Las movilizaciones de transportistas cerca de San Pedro son la punta del iceberg de todo lo que ocurrirá a partir de los destrozos que generó la seca en el campo. Es solo el comienzo.
Larga fila de camiones. Interminable. Automovilistas que desarman un guardrail para salir del atolladero de vehículos en torno de la localidad de San Pedro, en el noreste de la provincia de Buenos Aires. Gente muy enojada. Todo bajo un calor del demonio. La crispación es enorme y los riesgos, sustanciales. Solo falta una chispa que encienda la hoguera.
Es uno de los muchos escenarios que vivirá el interior del país, a medida que caigan las fichas de una realidad dura pero irremediablemente cierta: la naturaleza ha decidido que la cosecha 2022/23 acabe desplomándose en medio de la falta de lluvias, las temperaturas excesivas y heladas que nunca entendieron que febrero no es un mes que justifique su presencia. Sobrecogen las imágenes de los lotes de soja sin chances de ser levantados; ni los más memoriosos recuerdan algo similar.
En la cuenta final faltarán más de 35 millones de toneladas de granos, como mínimo. Su ausencia es mucho más que los u$s 12.000 millones a u$s 14 mil millones que le van a faltar a la economía nacional, o la merma en derechos de exportación, que desde luego desequilibraría a cualquier gobierno intervencionista, y mucho más a este, afecto a mantener gastos superfluos. Ya hemos comentado que tendrá que recortarlos significativamente si quiere cumplir la meta con el Fondo en semejante contexto.
El tema de las dificultades que vienen para el gobierno está en las primeras planas de todos los diarios. Lo que no suele aparecer ni siquiera esporádicamente es lo que va a ocurrir en el interior productivo del país. La cosecha faltante se reflejará en una profunda caída de la actividad en pueblos y ciudades.
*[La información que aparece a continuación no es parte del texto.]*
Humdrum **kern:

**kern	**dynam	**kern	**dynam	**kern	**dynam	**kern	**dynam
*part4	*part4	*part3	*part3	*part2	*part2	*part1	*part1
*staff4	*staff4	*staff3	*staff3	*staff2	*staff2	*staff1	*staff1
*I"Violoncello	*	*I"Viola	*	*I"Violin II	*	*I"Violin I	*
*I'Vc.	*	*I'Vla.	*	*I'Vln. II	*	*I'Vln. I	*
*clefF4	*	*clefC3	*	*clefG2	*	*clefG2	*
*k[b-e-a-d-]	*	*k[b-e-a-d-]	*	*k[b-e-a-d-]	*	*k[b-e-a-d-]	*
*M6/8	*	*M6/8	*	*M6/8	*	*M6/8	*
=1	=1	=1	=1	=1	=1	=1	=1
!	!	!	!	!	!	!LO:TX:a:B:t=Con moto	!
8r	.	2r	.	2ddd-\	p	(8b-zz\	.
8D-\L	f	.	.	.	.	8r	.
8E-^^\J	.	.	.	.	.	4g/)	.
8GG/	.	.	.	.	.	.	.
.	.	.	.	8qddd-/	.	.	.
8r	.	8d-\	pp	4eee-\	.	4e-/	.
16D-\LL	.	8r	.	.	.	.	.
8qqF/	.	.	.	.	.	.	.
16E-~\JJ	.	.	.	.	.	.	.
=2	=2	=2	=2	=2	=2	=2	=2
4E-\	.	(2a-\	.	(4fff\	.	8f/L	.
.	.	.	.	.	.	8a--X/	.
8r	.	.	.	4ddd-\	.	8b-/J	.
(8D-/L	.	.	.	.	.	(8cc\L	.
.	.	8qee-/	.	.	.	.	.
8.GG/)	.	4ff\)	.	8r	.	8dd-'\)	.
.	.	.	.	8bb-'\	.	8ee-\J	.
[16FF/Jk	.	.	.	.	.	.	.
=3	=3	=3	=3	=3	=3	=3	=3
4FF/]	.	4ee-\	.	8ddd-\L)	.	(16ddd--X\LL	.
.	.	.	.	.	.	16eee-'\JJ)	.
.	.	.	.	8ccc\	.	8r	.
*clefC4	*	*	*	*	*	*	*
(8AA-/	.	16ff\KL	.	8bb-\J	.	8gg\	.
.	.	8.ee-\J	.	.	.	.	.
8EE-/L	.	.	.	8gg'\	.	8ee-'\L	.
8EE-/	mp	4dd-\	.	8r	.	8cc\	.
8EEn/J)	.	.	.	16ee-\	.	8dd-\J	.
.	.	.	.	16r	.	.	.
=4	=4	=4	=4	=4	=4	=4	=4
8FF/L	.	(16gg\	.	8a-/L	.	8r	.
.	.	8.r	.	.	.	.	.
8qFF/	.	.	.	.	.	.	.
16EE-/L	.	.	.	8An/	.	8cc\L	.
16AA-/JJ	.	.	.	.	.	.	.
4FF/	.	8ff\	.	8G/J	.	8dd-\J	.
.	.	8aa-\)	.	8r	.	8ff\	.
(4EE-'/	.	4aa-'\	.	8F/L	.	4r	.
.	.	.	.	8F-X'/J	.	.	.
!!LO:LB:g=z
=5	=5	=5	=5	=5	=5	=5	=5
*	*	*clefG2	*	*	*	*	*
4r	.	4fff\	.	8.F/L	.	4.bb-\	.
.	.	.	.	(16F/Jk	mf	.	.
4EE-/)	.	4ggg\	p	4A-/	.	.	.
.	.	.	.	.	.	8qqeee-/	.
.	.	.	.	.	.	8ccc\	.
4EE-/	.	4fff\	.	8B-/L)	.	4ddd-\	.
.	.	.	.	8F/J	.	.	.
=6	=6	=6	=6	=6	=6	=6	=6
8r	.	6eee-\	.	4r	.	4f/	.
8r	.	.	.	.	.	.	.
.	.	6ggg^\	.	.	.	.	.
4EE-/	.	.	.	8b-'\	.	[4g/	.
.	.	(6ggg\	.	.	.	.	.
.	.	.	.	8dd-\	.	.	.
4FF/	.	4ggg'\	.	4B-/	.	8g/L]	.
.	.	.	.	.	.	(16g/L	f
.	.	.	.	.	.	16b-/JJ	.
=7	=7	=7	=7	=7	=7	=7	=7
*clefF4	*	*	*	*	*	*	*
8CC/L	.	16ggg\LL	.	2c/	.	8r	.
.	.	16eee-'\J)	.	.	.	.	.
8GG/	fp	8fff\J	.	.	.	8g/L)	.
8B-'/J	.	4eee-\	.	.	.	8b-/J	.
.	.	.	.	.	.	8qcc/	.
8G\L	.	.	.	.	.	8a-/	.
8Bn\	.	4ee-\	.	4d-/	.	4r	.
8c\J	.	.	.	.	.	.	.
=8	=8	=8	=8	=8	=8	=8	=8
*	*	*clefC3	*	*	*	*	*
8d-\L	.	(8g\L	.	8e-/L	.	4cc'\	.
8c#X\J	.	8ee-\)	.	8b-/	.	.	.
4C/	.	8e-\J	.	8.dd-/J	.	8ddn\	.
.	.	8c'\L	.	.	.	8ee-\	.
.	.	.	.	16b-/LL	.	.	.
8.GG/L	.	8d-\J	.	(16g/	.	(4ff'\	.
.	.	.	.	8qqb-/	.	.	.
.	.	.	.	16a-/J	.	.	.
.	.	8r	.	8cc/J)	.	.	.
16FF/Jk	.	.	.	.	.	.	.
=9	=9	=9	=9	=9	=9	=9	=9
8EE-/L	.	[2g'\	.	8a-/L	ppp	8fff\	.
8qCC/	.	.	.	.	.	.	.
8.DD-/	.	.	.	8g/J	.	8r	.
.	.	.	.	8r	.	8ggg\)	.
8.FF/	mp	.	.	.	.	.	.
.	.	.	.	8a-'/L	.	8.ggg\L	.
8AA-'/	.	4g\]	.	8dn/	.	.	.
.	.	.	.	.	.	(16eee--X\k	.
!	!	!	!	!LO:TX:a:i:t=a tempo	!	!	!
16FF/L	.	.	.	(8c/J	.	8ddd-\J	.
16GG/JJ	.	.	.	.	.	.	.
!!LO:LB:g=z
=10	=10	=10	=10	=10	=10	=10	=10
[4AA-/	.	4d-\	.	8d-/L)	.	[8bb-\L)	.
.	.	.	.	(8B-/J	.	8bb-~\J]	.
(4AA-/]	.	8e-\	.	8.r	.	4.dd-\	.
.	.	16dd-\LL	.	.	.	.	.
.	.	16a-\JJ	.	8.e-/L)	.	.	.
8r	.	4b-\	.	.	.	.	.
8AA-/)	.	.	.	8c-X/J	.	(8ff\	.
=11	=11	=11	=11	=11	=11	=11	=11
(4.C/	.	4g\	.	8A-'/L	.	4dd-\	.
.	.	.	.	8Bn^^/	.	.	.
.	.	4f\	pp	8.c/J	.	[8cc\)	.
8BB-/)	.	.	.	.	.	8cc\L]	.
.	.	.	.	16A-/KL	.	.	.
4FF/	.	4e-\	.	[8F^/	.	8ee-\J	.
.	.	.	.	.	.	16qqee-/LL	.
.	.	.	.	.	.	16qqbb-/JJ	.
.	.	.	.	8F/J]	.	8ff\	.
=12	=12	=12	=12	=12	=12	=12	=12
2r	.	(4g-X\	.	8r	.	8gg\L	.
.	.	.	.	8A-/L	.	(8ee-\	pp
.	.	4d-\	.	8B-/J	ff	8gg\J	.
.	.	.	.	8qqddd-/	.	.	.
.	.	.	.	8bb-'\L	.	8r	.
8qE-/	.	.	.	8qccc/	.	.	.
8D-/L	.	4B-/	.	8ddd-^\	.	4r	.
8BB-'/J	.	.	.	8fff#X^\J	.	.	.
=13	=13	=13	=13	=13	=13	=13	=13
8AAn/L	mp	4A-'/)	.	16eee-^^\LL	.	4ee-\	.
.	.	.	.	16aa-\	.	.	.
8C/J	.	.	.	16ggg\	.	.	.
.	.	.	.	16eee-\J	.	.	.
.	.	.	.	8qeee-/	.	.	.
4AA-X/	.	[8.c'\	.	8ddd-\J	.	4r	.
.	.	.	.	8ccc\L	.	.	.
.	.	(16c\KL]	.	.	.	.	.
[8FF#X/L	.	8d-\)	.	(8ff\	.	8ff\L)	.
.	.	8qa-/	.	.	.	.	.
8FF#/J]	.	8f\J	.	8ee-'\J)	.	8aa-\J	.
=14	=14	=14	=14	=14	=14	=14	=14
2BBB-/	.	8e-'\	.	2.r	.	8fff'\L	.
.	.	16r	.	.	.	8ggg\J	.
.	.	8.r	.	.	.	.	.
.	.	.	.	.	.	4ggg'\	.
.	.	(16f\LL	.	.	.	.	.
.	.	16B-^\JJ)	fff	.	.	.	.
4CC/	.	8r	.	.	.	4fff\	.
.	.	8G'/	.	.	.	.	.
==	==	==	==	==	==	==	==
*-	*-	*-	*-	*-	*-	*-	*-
Son muchos viajes menos de camiones moviendo granos, es menos trabajo para las metalmecánicas locales, los que venden repuestos para equipos utilizados en el agro, aquellos que comercializan vehículos de todo tipo. La lista sigue y tiene un efecto multiplicador que llega a cada rincón con un impacto potenciado y devastador.
Los transportistas paran porque el trabajo se derrumba y los costos -como le sucede a todo el mundo- ya se han tornando inmanejables. Es una batalla entre carenciados; de una punta y de la otra los bolsillos están vacíos o van camino a estarlo.
Los camioneros de la Cámara de Autotransportistas del Cordón Industrial de San Lorenzo Asociación Civil (CACISLAC) se sienten al borde del quebranto y abren el paraguas. Se podrán discutir puntualmente algunos de los reclamos, se podrá cuestionar la metodología, pero detrás están el costo del gasoil, los peajes, los repuestos y la reparación del camión, entre muchos otros. Gastos que habrá que afrontar casi sin cosecha fina y con la gruesa en terapia intensiva. Los costos del transporte cerraron 2022 con la mayor inflación en 20 años, y cada uno se defiende como puede del desaguisado creado por el gobierno.
La caída del ingreso de camiones a los puertos de Rosario y Bahía Blanca es alarmante y ronda el 70%. En Quequén es algo menos, pero resulta igualmente desolador. Los camioneros han comprobado en carne propia lo que pasó con el trigo, y esperan una suerte similar con la soja y el maíz. Pelean con dientes apretados cada viaje y el desbalance entre la poca demanda y la abundancia de oferentes deprime lo que se les paga. Otra vez la pelea entre necesitados, de un lado y del otro. Quieren que las tarifas fijadas oportunamente sean un piso, y no meramente orientativas. Y a medida que las arcas se van vaciando ya no tienen nada que perder, y van a ir a fondo.
Estos camioneros son en realidad la punta del iceberg. El botón de muestra de lo que viene en camino mientras el gobierno pone toda su energía en cuestiones que nada tienen que ver con las urgencias de la gente. El peor de los escenarios por cierto.